If you work in a sector where product ranges change quickly, it may be that only a small proportion of the product catalogue defined in the e-commerce platform is actually active. It’s worth considering whether old product definitions that will never be of interest to the WMS can be excluded.
The basic dataflows that form a part of most e-commerce platform and WMS integrations are:
- Sync the product catalogue
- Allow the WMS to receive orders from the sales channel
- Allow the sales channel to receive inventory levels from the WMS
- Allow the sales channel to receive order updates from the WMS
The product catalogue is generally pulled into the WMS from either the primary e-commerce platform or the merchandising platform where new products are first defined. If the product is going to be sold on multiple sales channels it’s important to understand how the SKUs will be uniquely identified across all environments. The WMS will usually only require a small subset of the product data available.
Customer orders will be pulled from one or more e-commerce platforms, usually when the payment has been authorised. It should not be necessary for the WMS to receive any payment details beyond what is required to be printed on the customer paperwork that is despatched with the order.

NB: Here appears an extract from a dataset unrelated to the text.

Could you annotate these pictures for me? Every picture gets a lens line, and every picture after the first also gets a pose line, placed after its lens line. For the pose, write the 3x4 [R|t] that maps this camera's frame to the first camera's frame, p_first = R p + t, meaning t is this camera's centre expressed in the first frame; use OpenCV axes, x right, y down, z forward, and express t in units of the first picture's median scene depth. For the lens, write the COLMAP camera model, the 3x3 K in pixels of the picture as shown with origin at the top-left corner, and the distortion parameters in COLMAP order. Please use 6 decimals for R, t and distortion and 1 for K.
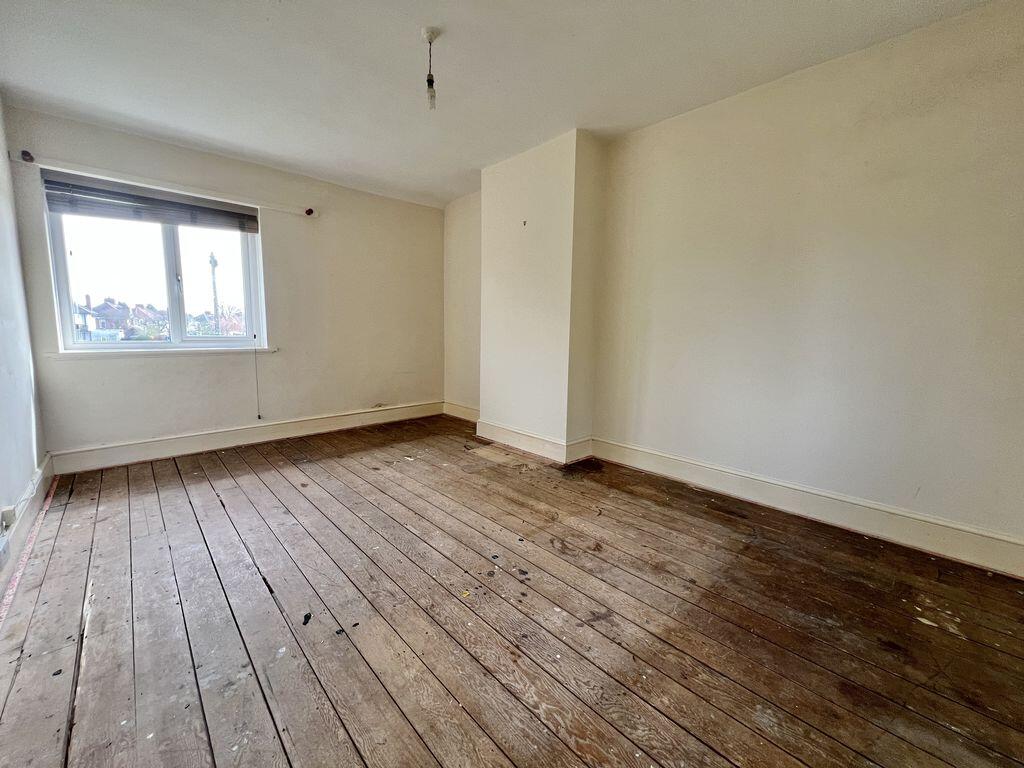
lens RADIAL K [[409.2, 0, 511.3], [0, 409.2, 380.8], [0, 0, 1]] dist [0.003977, -0.001012]
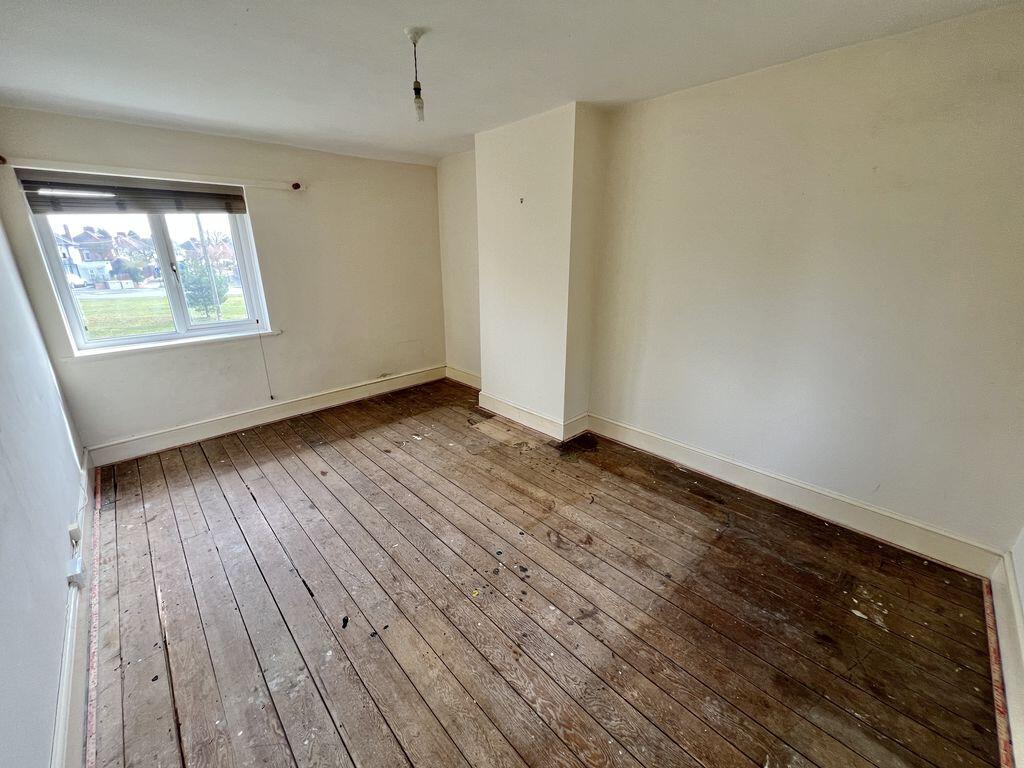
lens RADIAL K [[409.2, 0, 511.3], [0, 409.2, 381.7], [0, 0, 1]] dist [0.003977, -0.001012]
pose [[0.999812, -0.018662, -0.005348, 0.008521], [0.019335, 0.981969, 0.188050, -0.235013], [0.001742, -0.188118, 0.982145, -0.039234]]
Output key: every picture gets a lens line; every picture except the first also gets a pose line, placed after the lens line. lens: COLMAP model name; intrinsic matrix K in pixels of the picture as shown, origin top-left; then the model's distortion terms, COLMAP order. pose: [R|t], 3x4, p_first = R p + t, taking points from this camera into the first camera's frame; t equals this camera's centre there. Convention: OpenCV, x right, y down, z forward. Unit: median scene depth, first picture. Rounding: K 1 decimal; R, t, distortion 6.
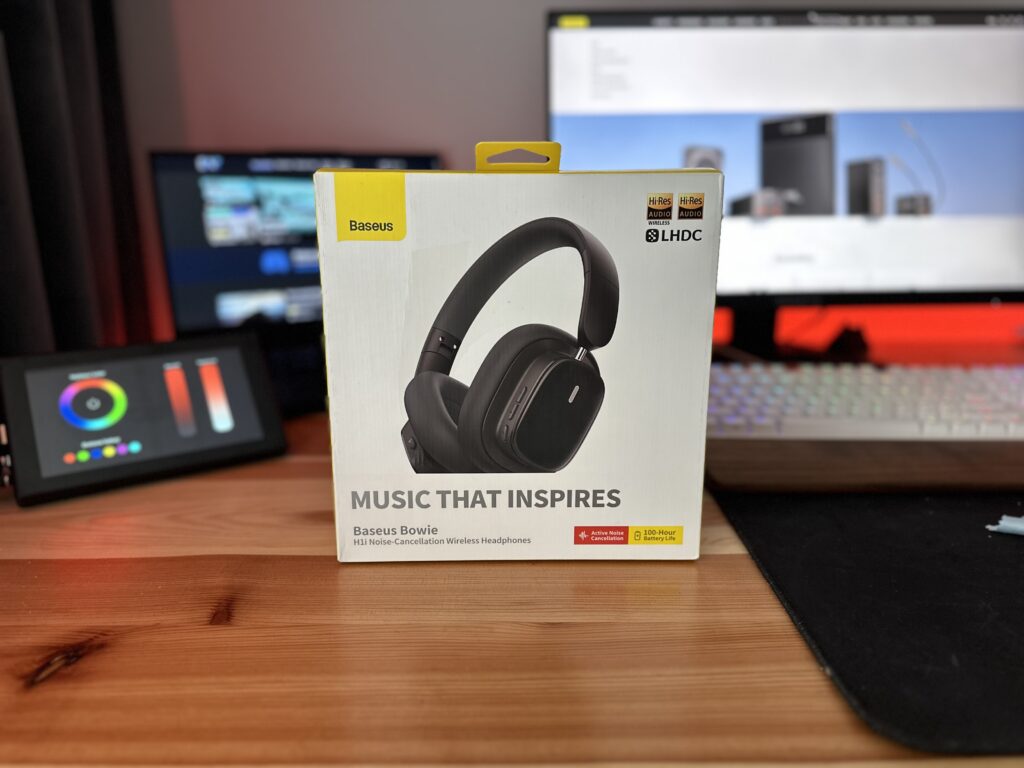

The inventory level will be pushed to the e-commerce platform whenever stock levels change. The figure that is most relevant is the ‘available stock’ quantity, which is the unallocated stock available to fulfil future orders. It is typically the e-commerce platform that decides whether to take a product off sale or change the customer’s expectation about lead times, the WMS simply pushes a stock quantity.
In multi-channel environments the WMS might be configured to push an available stock figure of zero to some channels before the product is actually out of stock. This approach can prevent overselling when working with sales platforms that impose a delay on API data transfers. (see Time lags and performance considerations).
The WMS will push back order updates to the relevant e-commerce environment. The most important update is usually the despatch confirmation, which will contain the courier service used and any available tracking reference. Other intermediate order updates might also be generated but it’s often not clear how these should be mapped to the different order states supported within the e-commerce environment.
The e-commerce platform should be responsible for pushing despatch notification emails to your customers. This ensures they are in the same format as the original order confirmation email and reduces the number that will be wrongly identified as spam.
If the WMS needs to support split shipments the updates will need to contain information about the line items and quantities despatched in each shipment rather than just confirming that the order has been processed. The e-commerce environment will then need to create multiple despatches against the original order and push appropriate email updates to the customer for every despatch.
More complete e-commerce integration might include some or all of the following elements; cancellations, RMAs, return confirmations, stock levels for composite products, payment requests and order modifications.
Purchase order integration that links with the systems that place orders on suppliers can also offer significant benefits, particularly because it can provide the warehouse with a view of what stock is expected and can allow more efficient goods-inward processes to be supported.
Both areas are beyond the scope of this article but should follow the same general rules that are outlined above.